With the number of syphilis cases rising at a steady pace in the United States across almost all demographics, the Centers for Disease Control and Prevention (CDC) recently issued a call to action encouraging a heightened awareness among health care providers and asking them to take specific steps to help reduce the spread of the disease. These steps include:
- Taking complete sexual histories
- Following CDC testing recommendations
- Treating diagnosed patients immediately, per CDC guidelines
- Working with health departments to report all cases of syphilis by stage (including suspected or confirmed congenital syphilis)
Laboratories across the country are increasingly transitioning from the traditional algorithm to the reverse sequence algorithm (RSA) as a more efficient way to screen for syphilis. However, interpreting the results can be confusing for clinicians.
Meredith Edwards Clement, MD, a Duke infectious disease fellow who has studied syphilis screening methods extensively, offers insights into interpreting the results from RSA and determining the best course of action.
Question: What is the difference between traditional syphilis screening and the RSA?
Clement: Traditional screening starts with a nontreponemal antibody test, such as the Venereal Disease Research Laboratory (VDRL), followed by confirmation of positive results with a treponemal antibody-specific assay, such as the Treponema pallidum enzyme immunoassay (TP-EIA).
Conversely, the RSA starts with a screening treponemal test, and, if that test is positive, a reflexive nontreponemal test is performed. If the second test is reactive, syphilis is confirmed, but if it's nonreactive, that is, discordant with the results of the first test, a second, confirmatory treponemal test is performed. If the second treponemal test is also nonreactive, the initial treponemal test is generally considered to be a false positive, and the results are interpreted as negative for syphilis. However, if the second treponemal test is reactive, the provider should take further action. (Download a PDF of the RSA depicting a discordant result.)
Question: What further actions should be taken by the provider for patients who have discordant results?

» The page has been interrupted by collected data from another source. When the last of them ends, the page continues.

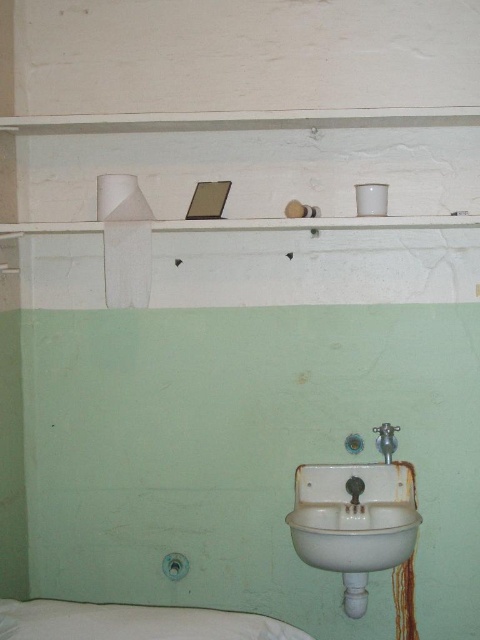
Question: Does white fabric bed at lower left appear under silver metallic faucet at lower center?

Choices:
 (A) yes
 (B) no

Answer: (A)

Question: Which object is the closest to the white porcelain sink at lower center?

Choices:
 (A) white ceramic faucet at lower center
 (B) silver metallic faucet at lower center
 (C) white fabric bed at lower left

Answer: (A)

Question: Does white porcelain sink at lower center appear on the right side of silver metallic faucet at lower center?

Choices:
 (A) no
 (B) yes

Answer: (A)

Question: Does white porcelain sink at lower center have a greater width compared to white ceramic faucet at lower center?

Choices:
 (A) yes
 (B) no

Answer: (A)

Question: Based on their relative distances, which object is farther from the white ceramic faucet at lower center?

Choices:
 (A) white porcelain sink at lower center
 (B) white fabric bed at lower left

Answer: (B)

Question: Which object is the farthest from the white porcelain sink at lower center?

Choices:
 (A) white fabric bed at lower left
 (B) silver metallic faucet at lower center
 (C) white ceramic faucet at lower center

Answer: (A)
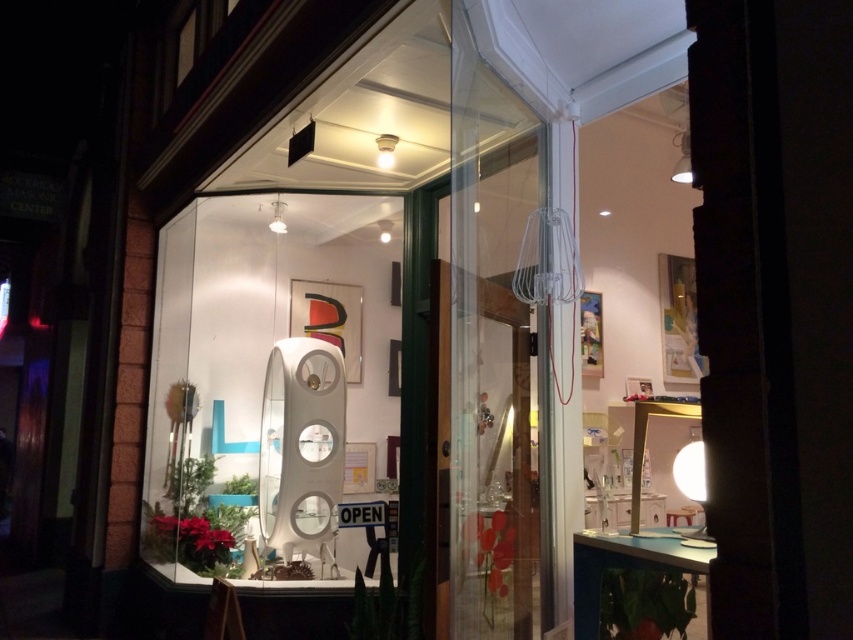
Question: Which point is closer to the camera taking this photo?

Clement: Actions are based on the patient's history. Thus, the provider should first ask whether the patient has a history of syphilis diagnosis or treatment. If the patient has been treated appropriately in the past and hasn't engaged in any recent high-risk behavior, the results likely represent the patient's history of syphilis (as treponemal tests are thought to remain reactive for life). Additional treatment is therefore not indicated.

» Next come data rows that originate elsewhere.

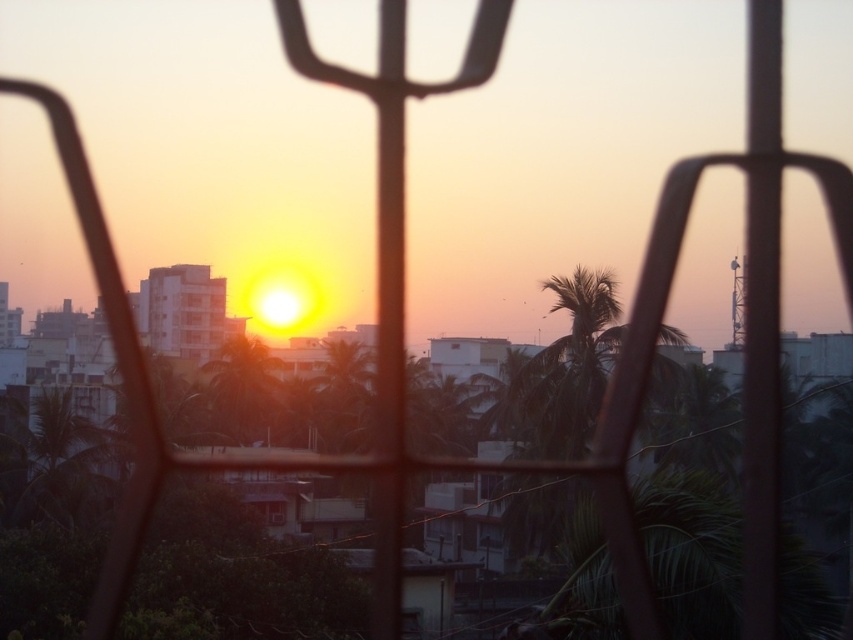
Who is positioned more to the right, green leafy palm tree at center or transparent glass window at center?

From the viewer's perspective, transparent glass window at center appears more on the right side.

Which is more to the left, green leafy palm tree at center or transparent glass window at center?

green leafy palm tree at center

Is point (241, 349) positioned in front of point (277, 516)?

No, it is not.

Where is `green leafy palm tree at center`? The image size is (853, 640). green leafy palm tree at center is located at coordinates (242, 392).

Question: What if the patient is certain they have never been treated for syphilis?
Clement: If the patient has not been treated previously, the provider should initiate treatment for syphilis. For patients who are asymptomatic, treatment is usually for late latent syphilis with penicillin-G injections weekly for 3 weeks. Non-treponemal titers can diminish over time even without treatment, which can explain why non-treponemal results might be negative in the setting of positive treponemal screening.
Question: What about patients with discordant results who are symptomatic?
Clement: A discordant result could also indicate early primary syphilis. If a patient presents with a painless chancre, that is, evidence of primary syphilis, but the nontreponemal test is nonreactive, it may be because antibodies have yet to develop. In this case, the provider should repeat non-treponemal testing—the Rapid Plasma Reagin (RPR) or VDRL titer—and treat the patient empirically for primary syphilis. Another situation in which a false negative may occur is the prozone reaction, which happens when an overabundance of antibodies interferes with laboratory testing. This is more common in secondary syphilis. If the provider has a strong clinical suspicion for syphilis but RPR or VDRL testing is non-reactive, he or she should alert the lab, and dilutions can be done to reveal the expected agglutination.
Question: What else should providers be aware of?
Clement: All cases of syphilis should be reported to local health departments. In addition, it is important that providers be aware of the resources offered by local health departments, which include extensive records of patients' syphilis history and treatment. Health departments can and should be contacted to confirm a patient's syphilis history or obtain further information when history is unclear.